- **What is expected**: Extract every line of text from the listing below without changing a single character, and leave the pictures out of your answer.

Segment Start: Extracted information

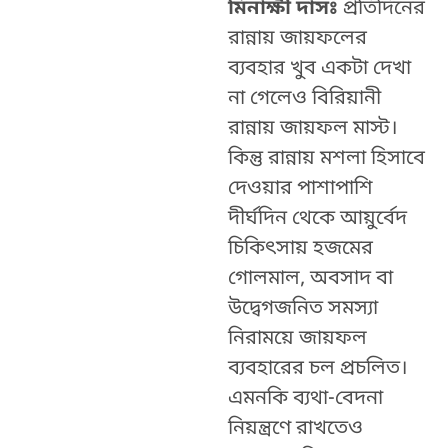
মিনাক্ষী দাসঃ
প্রতিদিনের
রান্নায় জায়ফলের
ব্যবহার খুব একটা দেখা
না গেলেও বিরিয়ানী
রান্নায় জায়ফল মাস্ট।
কিন্তু রান্নায় মশলা হিসাবে
দেওয়ার পাশাপাশি
দীর্ঘদিন থেকে আয়ুর্বেদ
চিকিৎসায় হজমের
গোলমাল, অবসাদ বা
উদ্বেগজনিত সমস্যা
নিরাময়ে জায়ফল
ব্যবহারের চল প্রচলিত।
এমনকি ব্যথা-বেদনা
নিয়ন্ত্রণে রাখতেও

Segment End: Extracted information

- **Response area**:
মিনাক্ষী দাসঃ
প্রতিদিনের
রান্নায় জায়ফলের
ব্যবহার খুব একটা দেখা
না গেলেও বিরিয়ানী
রান্নায় জায়ফল মাস্ট।
কিন্তু রান্নায় মশলা হিসাবে
দেওয়ার পাশাপাশি
দীর্ঘদিন থেকে আয়ুর্বেদ
চিকিৎসায় হজমের
গোলমাল, অবসাদ বা
উদ্বেগজনিত সমস্যা
নিরাময়ে জায়ফল
ব্যবহারের চল প্রচলিত।
এমনকি ব্যথা-বেদনা
নিয়ন্ত্রণে রাখতেও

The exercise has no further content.